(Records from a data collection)
+++

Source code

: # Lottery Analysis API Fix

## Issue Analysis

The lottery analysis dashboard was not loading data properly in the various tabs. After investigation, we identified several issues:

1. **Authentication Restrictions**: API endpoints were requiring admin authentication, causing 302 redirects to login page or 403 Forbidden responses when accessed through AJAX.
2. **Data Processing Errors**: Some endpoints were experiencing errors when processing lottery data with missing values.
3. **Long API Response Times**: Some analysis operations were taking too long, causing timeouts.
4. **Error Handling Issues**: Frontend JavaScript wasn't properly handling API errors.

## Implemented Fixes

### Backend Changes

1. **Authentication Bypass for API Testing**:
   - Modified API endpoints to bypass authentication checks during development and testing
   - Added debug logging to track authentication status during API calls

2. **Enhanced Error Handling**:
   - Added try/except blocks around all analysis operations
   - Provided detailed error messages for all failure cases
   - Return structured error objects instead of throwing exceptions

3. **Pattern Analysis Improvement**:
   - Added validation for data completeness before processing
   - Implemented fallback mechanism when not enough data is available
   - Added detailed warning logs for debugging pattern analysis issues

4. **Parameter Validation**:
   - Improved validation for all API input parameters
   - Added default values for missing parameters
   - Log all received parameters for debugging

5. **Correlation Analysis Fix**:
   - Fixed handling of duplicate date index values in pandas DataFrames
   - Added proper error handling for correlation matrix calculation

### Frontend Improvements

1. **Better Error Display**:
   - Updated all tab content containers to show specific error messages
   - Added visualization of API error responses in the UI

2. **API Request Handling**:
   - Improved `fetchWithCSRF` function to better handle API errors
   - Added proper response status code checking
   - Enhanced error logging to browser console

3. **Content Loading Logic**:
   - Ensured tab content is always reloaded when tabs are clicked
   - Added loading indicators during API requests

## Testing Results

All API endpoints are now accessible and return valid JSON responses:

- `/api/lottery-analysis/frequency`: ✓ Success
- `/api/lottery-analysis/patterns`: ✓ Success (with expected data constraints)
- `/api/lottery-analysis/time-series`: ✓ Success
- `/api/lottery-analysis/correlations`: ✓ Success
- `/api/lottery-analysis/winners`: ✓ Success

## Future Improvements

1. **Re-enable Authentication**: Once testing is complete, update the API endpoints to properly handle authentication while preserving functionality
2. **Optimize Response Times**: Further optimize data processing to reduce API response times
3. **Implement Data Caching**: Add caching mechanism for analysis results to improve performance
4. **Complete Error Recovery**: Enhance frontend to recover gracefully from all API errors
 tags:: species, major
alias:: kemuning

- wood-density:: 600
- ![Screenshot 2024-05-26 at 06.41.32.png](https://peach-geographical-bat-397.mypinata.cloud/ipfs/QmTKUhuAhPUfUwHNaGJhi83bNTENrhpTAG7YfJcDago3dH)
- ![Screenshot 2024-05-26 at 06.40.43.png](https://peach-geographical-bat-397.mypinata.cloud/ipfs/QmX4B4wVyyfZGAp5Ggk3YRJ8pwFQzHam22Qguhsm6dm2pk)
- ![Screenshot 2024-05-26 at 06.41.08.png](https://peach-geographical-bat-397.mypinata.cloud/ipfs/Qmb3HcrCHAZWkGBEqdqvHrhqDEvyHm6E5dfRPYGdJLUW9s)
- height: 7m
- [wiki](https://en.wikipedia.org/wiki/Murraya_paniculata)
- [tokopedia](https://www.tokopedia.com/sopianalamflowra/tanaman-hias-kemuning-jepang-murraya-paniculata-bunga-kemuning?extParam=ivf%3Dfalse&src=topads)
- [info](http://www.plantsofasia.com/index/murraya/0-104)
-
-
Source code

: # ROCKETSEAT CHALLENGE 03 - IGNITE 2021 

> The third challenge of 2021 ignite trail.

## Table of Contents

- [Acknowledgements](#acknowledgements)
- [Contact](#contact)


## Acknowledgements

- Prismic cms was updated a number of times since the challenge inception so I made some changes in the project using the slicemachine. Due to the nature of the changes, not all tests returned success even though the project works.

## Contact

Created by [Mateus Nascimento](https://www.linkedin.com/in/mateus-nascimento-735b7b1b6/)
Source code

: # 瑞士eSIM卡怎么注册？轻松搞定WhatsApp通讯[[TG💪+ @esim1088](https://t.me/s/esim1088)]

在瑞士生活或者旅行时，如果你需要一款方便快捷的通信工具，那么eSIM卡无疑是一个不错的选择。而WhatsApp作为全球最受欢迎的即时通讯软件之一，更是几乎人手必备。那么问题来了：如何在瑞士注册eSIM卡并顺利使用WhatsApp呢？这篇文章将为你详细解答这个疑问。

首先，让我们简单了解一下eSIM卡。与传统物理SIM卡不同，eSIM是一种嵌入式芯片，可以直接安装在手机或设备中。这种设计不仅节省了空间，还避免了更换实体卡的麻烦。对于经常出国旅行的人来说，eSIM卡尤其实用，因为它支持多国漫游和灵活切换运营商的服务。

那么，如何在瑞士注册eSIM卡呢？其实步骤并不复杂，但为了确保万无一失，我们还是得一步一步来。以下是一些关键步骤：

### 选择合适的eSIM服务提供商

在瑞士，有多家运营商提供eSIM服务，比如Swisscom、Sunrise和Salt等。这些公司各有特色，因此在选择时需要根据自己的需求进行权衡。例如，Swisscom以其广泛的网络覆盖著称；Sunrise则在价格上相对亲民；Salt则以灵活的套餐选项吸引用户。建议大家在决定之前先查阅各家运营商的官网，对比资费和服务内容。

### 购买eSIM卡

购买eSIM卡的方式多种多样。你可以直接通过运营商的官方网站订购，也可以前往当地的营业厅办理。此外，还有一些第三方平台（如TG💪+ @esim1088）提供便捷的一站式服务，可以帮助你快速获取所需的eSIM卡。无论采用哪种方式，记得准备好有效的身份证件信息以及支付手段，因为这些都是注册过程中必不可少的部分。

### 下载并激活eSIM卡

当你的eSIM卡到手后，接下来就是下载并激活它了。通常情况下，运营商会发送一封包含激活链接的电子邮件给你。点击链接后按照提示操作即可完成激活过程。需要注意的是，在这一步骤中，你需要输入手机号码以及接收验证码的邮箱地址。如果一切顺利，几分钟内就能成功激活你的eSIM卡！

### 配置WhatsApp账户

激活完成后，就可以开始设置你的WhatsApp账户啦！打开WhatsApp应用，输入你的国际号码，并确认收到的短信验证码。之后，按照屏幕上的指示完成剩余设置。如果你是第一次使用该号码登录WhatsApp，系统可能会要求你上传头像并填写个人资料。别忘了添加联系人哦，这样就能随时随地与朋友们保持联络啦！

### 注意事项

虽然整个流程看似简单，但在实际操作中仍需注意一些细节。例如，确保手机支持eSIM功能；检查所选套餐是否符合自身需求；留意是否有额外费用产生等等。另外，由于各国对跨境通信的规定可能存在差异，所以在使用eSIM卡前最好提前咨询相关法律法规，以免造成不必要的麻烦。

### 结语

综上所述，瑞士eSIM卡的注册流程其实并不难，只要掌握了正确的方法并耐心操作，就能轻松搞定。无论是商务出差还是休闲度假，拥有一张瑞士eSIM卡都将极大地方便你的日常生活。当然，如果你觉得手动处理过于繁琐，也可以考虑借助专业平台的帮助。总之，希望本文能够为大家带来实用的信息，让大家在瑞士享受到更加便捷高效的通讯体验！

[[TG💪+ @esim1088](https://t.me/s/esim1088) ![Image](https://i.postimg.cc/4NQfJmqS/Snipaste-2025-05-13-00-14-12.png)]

+++

-- WHAT IS NEEDED --
From the entries above, extract only the lines running from the one containing "Analysis API Fix" through the one containing "1. **Authentication Restrictions**: API", inclusive.

-- RESPONSE TO THIS TASK --
: # Lottery Analysis API Fix

## Issue Analysis

The lottery analysis dashboard was not loading data properly in the various tabs. After investigation, we identified several issues:

1. **Authentication Restrictions**: API endpoints were requiring admin authentication, causing 302 redirects to login page or 403 Forbidden responses when accessed through AJAX.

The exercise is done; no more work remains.